=== Text shown ===
Coming from the .NET world, it seems strange to me that for whatever reason, bi-directional data binding isn’t supported out of the box in Cocoa.

The various provided standard controllers effectively implement two-way data binding. Take for example NSArrayController's contentArray. When binding NSArrayController's contentArray to a collection in your own data model, the NSArrayController uses Cocoa’s KVO based binding technology to observe changes to your data model. Coming to Cocoa with experience from other data binding technologies, this is pretty straightforward and expected behavior.

NSArrayController also pushes updates to your data model, but not through Cocoa’s binding technology. In the reverse direction, NSArrayController caches the information passed to it when a data binding is established. This cached information is used to force feed updated values to the source of the data binding via Cocoa’s KVC technology. It wasn’t initially clear to me that this was being accomplished “manually” by the NSArrayController and that this bi-directional behavior wasn’t something I could expect to happen automatically when implementing my own controllers.

Apple’s documentation doesn’t touch on strategies to implement the kind of two way communication that their standard controllers evidence that I could find. In fact, Cocoa Bindings Programming Topics doesn’t really have a lot to say on the subject of implementing your own controllers at all. As usual, I found solace via Google and the Cocoa community. In particular I found this clear and brief CocoaHeads México presentation to be a really helpful addition to Apple’s documentation when getting up to speed on implementing custom controllers.

Fortunately, Apple’s sample code does a great job of showing an example of implementing a custom controller that performs this kind of two way communication. The BindingsJoysticks sample demonstrates the pattern of overriding your custom controller’s bind implementation and caching the source object and source key path of the bind.

An advantage of the “manual” implementation of the back flow of data from controller to source in Apple’s sample code is a high degree of flexibility and control over exactly when the source of the data bind is updated by your controller. In fact, you can choose to have your source object and your controller be out of sync from each other for a period of time (or forever) if that floats your boat. This can be pretty useful in various situations (interactive mousing with undo/redo comes to mind), but can also be harder to maintain and downright cryptic to a consumer of the controller.

A fairly obvious downside to “manually” implementing the back flow of data from controller to source is, well, the manual part. The extra typing isn’t so bad if you are implementing your one true controller to rule them all, but if you have a number of properties you want to bind, it can be pretty tedious. Consider for example, implementing in the style of Model-View-View/Model (MVVM).
=== Records supplied ===
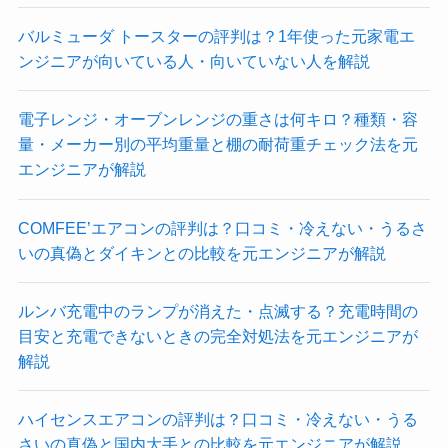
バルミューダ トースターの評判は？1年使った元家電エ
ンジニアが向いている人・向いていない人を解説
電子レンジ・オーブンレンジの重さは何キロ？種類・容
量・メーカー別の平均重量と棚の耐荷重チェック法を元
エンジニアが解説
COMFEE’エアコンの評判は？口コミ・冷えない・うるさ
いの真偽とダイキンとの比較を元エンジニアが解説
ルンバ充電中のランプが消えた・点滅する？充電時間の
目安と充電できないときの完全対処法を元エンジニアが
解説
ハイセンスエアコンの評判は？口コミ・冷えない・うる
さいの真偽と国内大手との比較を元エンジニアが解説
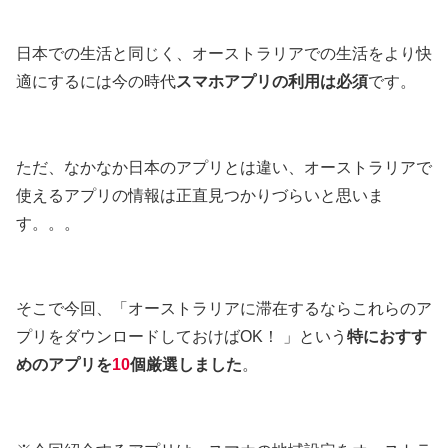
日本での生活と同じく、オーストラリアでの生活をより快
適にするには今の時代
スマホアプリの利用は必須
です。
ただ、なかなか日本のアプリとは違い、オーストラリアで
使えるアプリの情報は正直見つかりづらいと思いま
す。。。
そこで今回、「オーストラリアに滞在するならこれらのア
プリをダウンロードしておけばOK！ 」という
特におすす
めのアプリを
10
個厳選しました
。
===
▶ _Exercise requirements_
**A)** List the drawbacks that the Cocoa bindings text gives for having a controller push data back to its source by hand.
**B)** Please answer these questions from the Cocoa bindings text:
(i) What technology does NSArrayController use to observe changes to your data model?
(ii) Which Apple sample shows a custom controller that performs two-way communication?
(iii) What situation does the text name as one where letting the source object and controller fall out of sync can be useful?

▶ _Solutions to the tasks_
**A)**
- It can be harder to maintain.
- It can be downright cryptic to a consumer of the controller.
- It requires extra typing, which gets tedious when there are a number of properties to bind.

**B)**
(i) Cocoa's KVO based binding technology.
(ii) The BindingsJoysticks sample.
(iii) Interactive mousing with undo/redo.